- [PROBLEM DETAILS]
With pictures omitted, copy exactly every line from the one that contains "index mcp: (352, 336)" to the end of the listing below.

- [ENTRIES SUPPLIED]
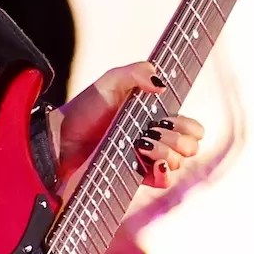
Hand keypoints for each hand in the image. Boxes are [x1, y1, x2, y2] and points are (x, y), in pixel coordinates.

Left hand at [53, 61, 203, 188]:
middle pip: (191, 147)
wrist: (61, 136)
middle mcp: (156, 141)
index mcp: (157, 118)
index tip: (168, 118)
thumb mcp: (111, 82)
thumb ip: (137, 72)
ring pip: (179, 162)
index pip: (193, 129)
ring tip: (140, 143)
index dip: (189, 126)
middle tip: (152, 130)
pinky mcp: (135, 177)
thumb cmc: (86, 109)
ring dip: (165, 151)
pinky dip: (162, 171)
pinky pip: (164, 181)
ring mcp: (146, 161)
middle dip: (178, 138)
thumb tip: (161, 84)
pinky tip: (150, 160)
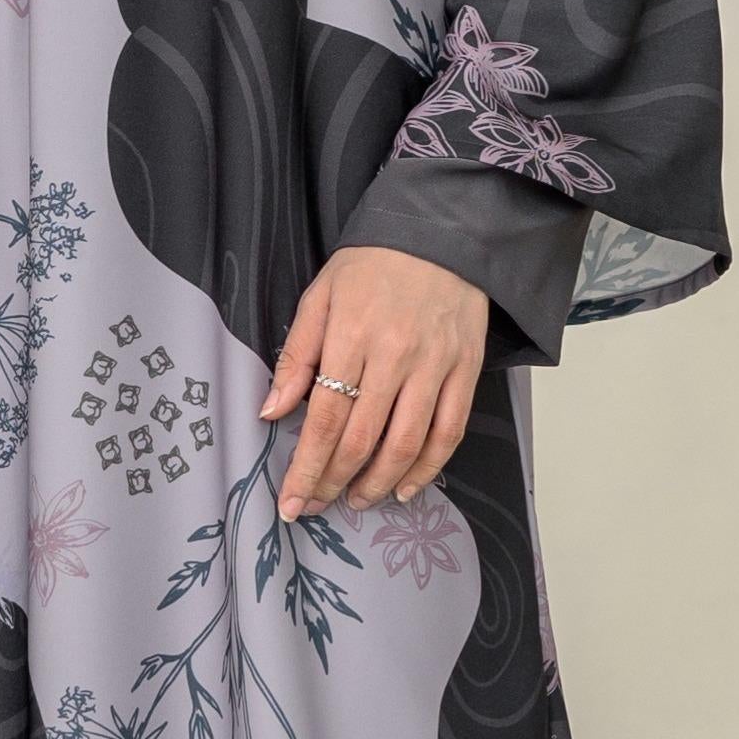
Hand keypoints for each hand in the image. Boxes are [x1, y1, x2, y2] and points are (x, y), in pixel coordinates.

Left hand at [266, 246, 489, 519]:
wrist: (439, 232)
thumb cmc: (372, 265)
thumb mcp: (319, 297)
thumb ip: (296, 356)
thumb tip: (272, 411)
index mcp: (352, 336)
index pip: (325, 418)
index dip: (307, 468)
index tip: (291, 501)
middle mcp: (396, 356)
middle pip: (362, 439)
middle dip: (333, 483)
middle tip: (316, 506)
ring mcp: (435, 366)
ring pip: (407, 444)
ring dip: (378, 483)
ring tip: (356, 500)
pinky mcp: (466, 371)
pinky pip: (449, 432)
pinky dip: (428, 468)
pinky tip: (405, 487)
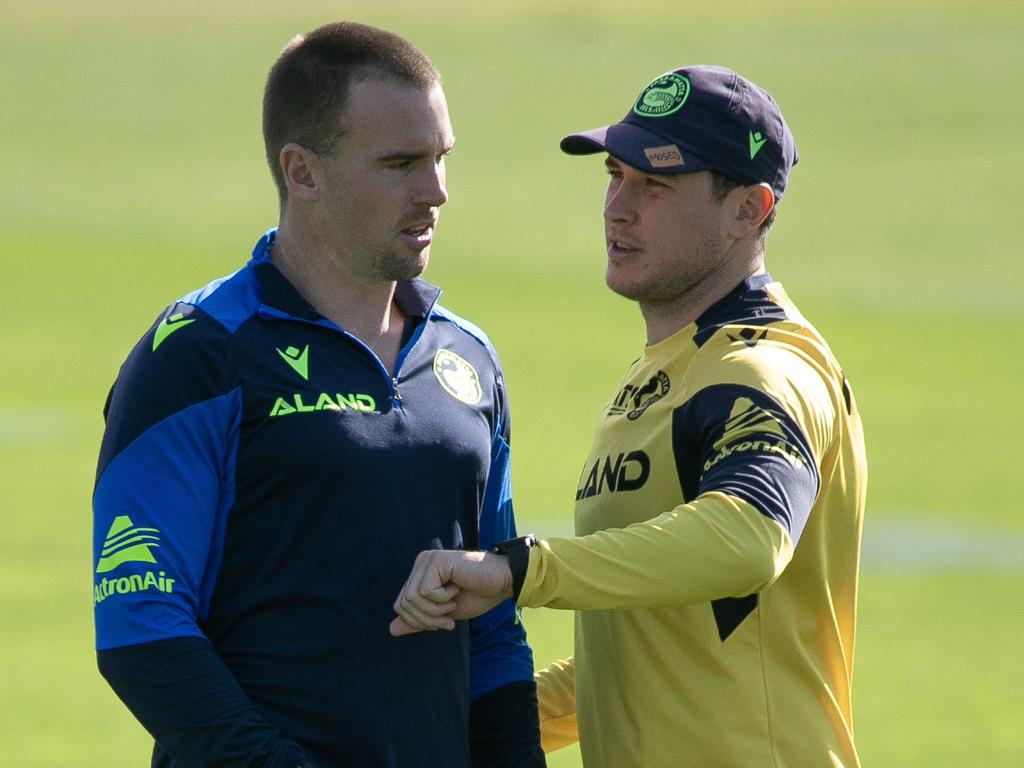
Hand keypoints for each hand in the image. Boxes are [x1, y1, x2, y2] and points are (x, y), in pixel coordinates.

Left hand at [390, 550, 512, 636]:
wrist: (502, 582)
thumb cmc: (477, 595)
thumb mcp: (444, 614)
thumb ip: (420, 619)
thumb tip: (391, 630)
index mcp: (420, 574)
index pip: (401, 605)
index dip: (421, 621)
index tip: (444, 621)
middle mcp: (421, 563)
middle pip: (403, 603)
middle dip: (427, 619)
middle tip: (449, 618)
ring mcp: (428, 560)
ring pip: (413, 598)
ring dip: (435, 610)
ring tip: (453, 603)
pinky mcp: (437, 561)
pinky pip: (426, 591)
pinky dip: (442, 599)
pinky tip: (456, 589)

- [EXERCISE ANSWER]
index mcp: (352, 336)
index pip: (325, 418)
index dip: (307, 468)
index tip: (291, 501)
middle mcp: (396, 356)
middle pip: (362, 439)
middle dip: (333, 483)
middle tip: (316, 506)
ring mcp: (435, 366)
ring pip: (407, 444)
ring dip: (378, 483)
ring tip: (356, 500)
pinky mcp: (466, 371)
pinky pip: (449, 432)
pinky dip: (428, 468)
pinky tip: (405, 487)
Hand keypoints for each hand in the image. Boxes are [x1, y1, x2, y2] and points are (x, y), in pixel coordinates.

Left hand at [390, 550, 512, 636]:
wrist: (502, 582)
thumb cmc: (477, 595)
thumb mcp: (444, 614)
thumb ip: (420, 619)
thumb tip: (391, 630)
index mcp: (420, 574)
index pip: (401, 605)
index dip: (421, 621)
index tip: (444, 621)
middle mcp: (421, 563)
middle pip: (403, 603)
middle dip: (427, 619)
middle tip: (449, 618)
ring mcp: (428, 560)
ring pip: (413, 598)
ring dip: (435, 610)
ring tip: (453, 603)
pinky mcp: (437, 561)
pinky pip: (426, 591)
pinky dip: (442, 599)
pinky tip: (456, 589)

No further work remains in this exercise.